# Can't wait for spring?? How about a bluebonnet pen?



## MesquiteMan (Jun 28, 2008)

Here is a pen I did a couple of years ago. Thought I would post it here since most here are Texans and can really appreciate our state flower! 

The blank was made by casting dried bluebonnets in clear resin and reverse painted the blank a taupe color. Unfortunately, it has been so dam dry the last few years that the BBs and been virtually non-existent around here so I only had 2 blanks. I have on of the pens and my Dad, a real Bluebonnet lover, has the other. What do you think?


----------



## Tortuga (May 21, 2004)

Now, THAT'S a beautiful pen, Curtis... I love that blank and the end results.. Kudos on that 'un.....:cheers:


(Really nice photography and stageing too..)


----------



## quickstix (Dec 23, 2007)

Beautiful.
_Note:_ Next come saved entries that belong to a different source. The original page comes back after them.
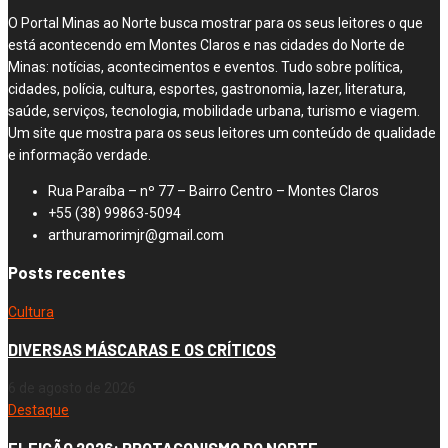
O Portal Minas ao Norte busca mostrar para os seus leitores o que
está acontecendo em Montes Claros e nas cidades do Norte de
Minas: notícias, acontecimentos e eventos. Tudo sobre política,
cidades, polícia, cultura, esportes, gastronomia, lazer, literatura,
saúde, serviços, tecnologia, mobilidade urbana, turismo e viagem.
Um site que mostra para os seus leitores um conteúdo de qualidade
e informação verdade.
Rua Paraíba – nº 77 – Bairro Centro – Montes Claros
+55 (38) 99863-5094
arthuramorimjr@gmail.com
Posts recentes
Cultura
DIVERSAS MÁSCARAS E OS CRÍTICOS
6 de agosto de 2026
Destaque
I know a few "True Texans" that would love a pen like that.


----------



## lady linda (Nov 25, 2008)

Now that's what I cal GREAT !!LL


----------



## Fishin Tails (Mar 21, 2007)

Curtis that pen is beautiful. I know several people that would love that pen.


----------



## johnmyjohn (Aug 6, 2006)

Fine pen, looks victorian.


----------



## Bobby (May 21, 2004)

I thought about something like that before the shop washed away. Just never did do one. I like it.


----------



## liftologist (Dec 8, 2007)

Very elegant!!!


----------



## Slip (Jul 25, 2006)

Very nice indeed. I agree, you photo skills are also exelent.


----------



## Viking48 (Jan 24, 2006)

That's fantastic. Great job on that one.


----------



## Tortuga (May 21, 2004)

Showed it to one of my 'salesladies' and she asked if I couldn't make her some with rose petals in the acrylic...Might be a good idea... Any takers ????


----------